29 killed in village attack, Boko Haram suspected


MAIDUGURI, Nigeria — Suspected militants from Boko Haram group shot dead 29 farm workers as they tilled their fields in remote northeast Nigeria, a police source said on Thursday, amid a mounting insurgency increasingly targeting civilians.
The attackers destroyed most of the village of Chukku Nguddoa and wounded another 10 people on Wednesday, said the police source in Borno state, the heart the revolt that is piling political pressure on the government.
Boko Haram, which grabbed world headlines last month by kidnapping more than 200 schoolgirls further north in Borno, has stepped up its five-year-old campaign to carve an Islamic state out of the religiously mixed oil producer.

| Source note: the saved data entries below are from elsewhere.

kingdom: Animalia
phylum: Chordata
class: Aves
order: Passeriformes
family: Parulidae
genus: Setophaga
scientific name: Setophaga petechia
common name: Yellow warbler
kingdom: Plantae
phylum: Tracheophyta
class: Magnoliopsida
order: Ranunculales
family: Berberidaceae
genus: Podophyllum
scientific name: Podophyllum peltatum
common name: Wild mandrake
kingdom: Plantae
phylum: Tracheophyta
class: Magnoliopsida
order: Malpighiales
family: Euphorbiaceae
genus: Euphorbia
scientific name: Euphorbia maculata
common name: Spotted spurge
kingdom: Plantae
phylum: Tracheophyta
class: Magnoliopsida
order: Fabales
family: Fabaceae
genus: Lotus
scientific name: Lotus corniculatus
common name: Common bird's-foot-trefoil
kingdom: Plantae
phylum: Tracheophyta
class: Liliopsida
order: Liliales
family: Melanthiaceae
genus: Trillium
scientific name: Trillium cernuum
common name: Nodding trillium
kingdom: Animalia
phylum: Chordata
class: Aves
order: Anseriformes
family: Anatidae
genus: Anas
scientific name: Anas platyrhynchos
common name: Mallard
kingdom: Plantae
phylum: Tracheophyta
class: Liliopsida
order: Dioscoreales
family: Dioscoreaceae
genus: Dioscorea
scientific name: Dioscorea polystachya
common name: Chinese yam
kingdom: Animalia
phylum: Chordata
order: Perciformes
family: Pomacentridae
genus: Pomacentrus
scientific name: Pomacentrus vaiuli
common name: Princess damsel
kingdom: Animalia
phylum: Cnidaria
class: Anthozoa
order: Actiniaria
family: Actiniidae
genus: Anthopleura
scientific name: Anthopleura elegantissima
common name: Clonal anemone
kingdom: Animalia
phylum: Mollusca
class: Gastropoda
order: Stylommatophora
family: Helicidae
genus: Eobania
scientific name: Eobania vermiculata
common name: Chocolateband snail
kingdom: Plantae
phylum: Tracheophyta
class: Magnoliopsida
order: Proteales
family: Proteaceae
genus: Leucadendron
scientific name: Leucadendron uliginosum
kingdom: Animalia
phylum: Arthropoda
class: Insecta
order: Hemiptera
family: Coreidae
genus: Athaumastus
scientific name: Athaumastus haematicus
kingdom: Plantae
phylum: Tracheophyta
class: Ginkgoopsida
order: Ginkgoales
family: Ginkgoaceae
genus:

Bomb attacks are growing more sophisticated, including two on the capital Abuja last month, and massacres of villagers in the area where Boko Haram is based are an almost daily occurrence.
Boko Haram initially attacked mostly security forces, government officials and sometimes Islamic clerics who spoke out against it.
But when President Goodluck Jonathan ordered a military offensive a year ago to flush them out, civilians formed vigilante groups to help out - and themselves became targets.
The mounting killings of civilians, and the government's apparent inability to halt them, have triggered widespread anger.
Nigerian teachers went on strike and staged rallies nationwide on Thursday in protest against the girls' kidnappings, as well as the killing of 173 teachers by the insurgents over the years.
A group of protesters in the capital Abuja tried to march up to the Presidential Villa but were prevented by a row of police.